Casper Dillen’s Economic Possibilities for our Grandchildren
Casper Dillen, Christy Taylor and Small Sample Size Theatre’s latest takes its name from a 1930s essay by John Maynard Keynes…
(left to right) Inge Cauwenbergh, Mahxium Ogyen Chung, Dann Xiao, Casper Dillen and Christy Taylor in ‘Economic Possibilities for our Grandchildren’. © Lila Rui Lan.
Casper Dillen, Christy Taylor and Small Sample Size Theatre
Economic Possibilities for our Grandchildren
★★★★✰
Roehampton, Holy Trinity Church
13 June 2025
casperdillen.com
welcometowandsworth.com - venue, Holy Trinity Church
Part of the Wandsworth Arts Fringe festival
Casper Dillen’s work makes me smile. I’m sitting in a Roehampton church pew; we’ve just been serenaded by bell ringers, moved on to full-on ecclesiastical organ music, and I’m watching the vicar (the Rev Joshua Ray) slowly lowering a large teddy bear down from the rafters. An inflatable dinosaur emerges, reading a book, while a plummy Radio 4 documentary voice discusses the work of Noam Chomsky on 1950s child linguistics.
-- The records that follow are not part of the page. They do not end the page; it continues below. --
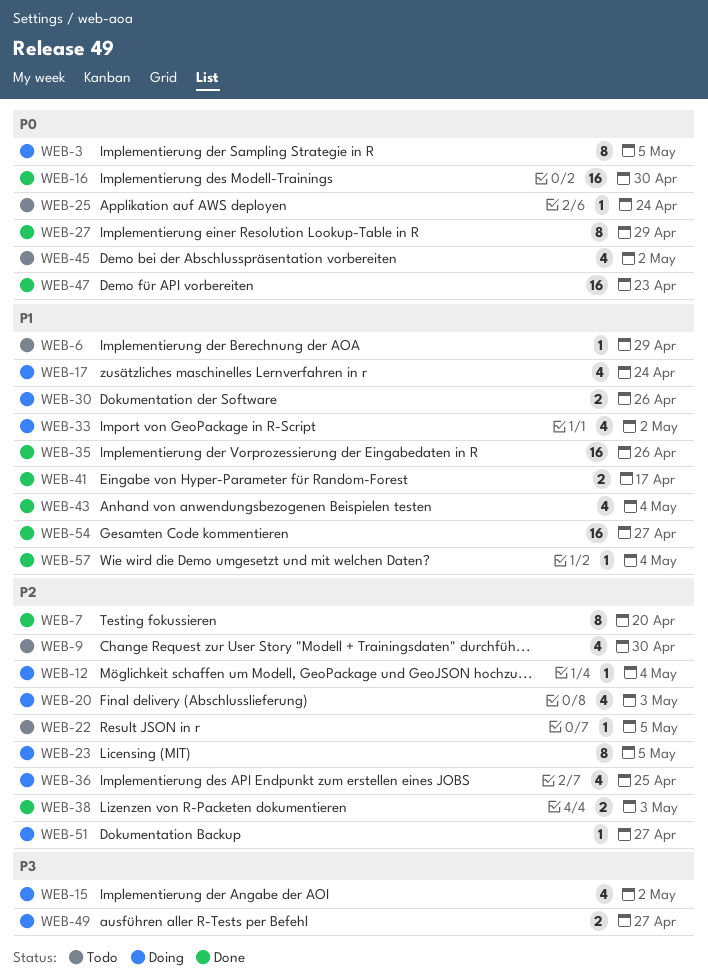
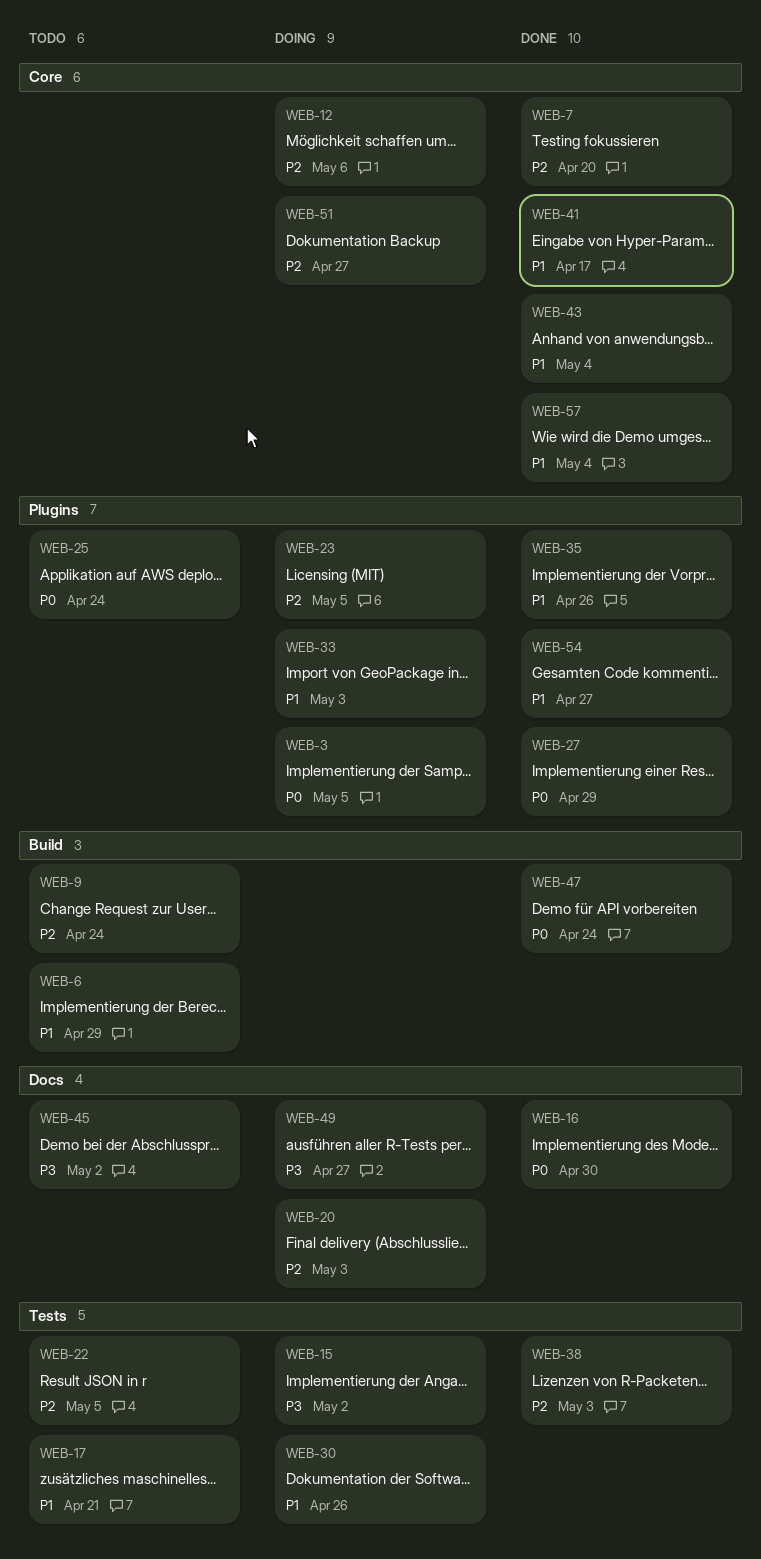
WEB-9, due: Apr 30 -> Apr 24
WEB-12, due: May 4 -> May 6
WEB-17, status: Doing -> Todo
WEB-17, due: Apr 24 -> Apr 21
WEB-33, due: May 2 -> May 3
WEB-36: present -> none
WEB-45, priority: P0 -> P3
WEB-47, due: Apr 23 -> Apr 24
Then we are in the 1980s with ‘Words Don’t Come Easy To Me’ blaring out while an amateur (very amateur) baseball player roams around the small performance space/platform. The platform is two steps up, making it harder for Dillen’s hopping mermaid (oh yes) to get around and particularly difficult for your average inflatable T-Rex. But nothing really daunts the company of nine as they go about their strange work involving various sports and odd dares. Perching a broom on two heads and shuffling around comes to mind, as does boxing a dinosaur with a book. And you have to admire any T-Rex with a smart gymnastics ribbon routine.
And so it goes on with a totally boxed-in woman, blind to the world, shuffling around, a badly sung national anthem (addressed to the high altar), skipping up and down the aisles (how relatively normal), dental hygiene inspections, a lone gunman roaming with a ray gun, mermaid handstands and a drone wandering through. And much, much more, all smoothly supported by Christy Taylor’s free-roaming musical collage.
It’s 40 minutes of surreal pandemonium and has nothing to do with Economic Possibilities for our Grandchildren — which was actually a 1930 essay by John Maynard Keynes. The free programme booklet is just as eccentric, full of the performers’ notes on the piece, often weirdly indecipherable mixes of diagrams and text. It also includes a lengthy piece by Dillen on what Economic Possibilities is not about, or may be about. If you wanted to attribute high ideals to it, then I suppose you might say it’s a celebration of humankind’s profound and competitive ability to test themselves in various physical games. Or it may be that in years to come, ChatGPT looks at a video of the show and comes up with some explanation or through-line, but I wouldn’t put money on it. For me, it’s all just surreal and off-the-wall bewildering fun… and I love it.
Economic Possibilities is part of the Wandsworth Arts Fringe festival, which runs through to 22 June 2025 and includes new wave theatre, dance, music, cabaret and comedy. I’m sure there are great shows in there, but somehow I doubt that any other night will be quite so deliriously loony. Or, indeed, weave a vicar into the action!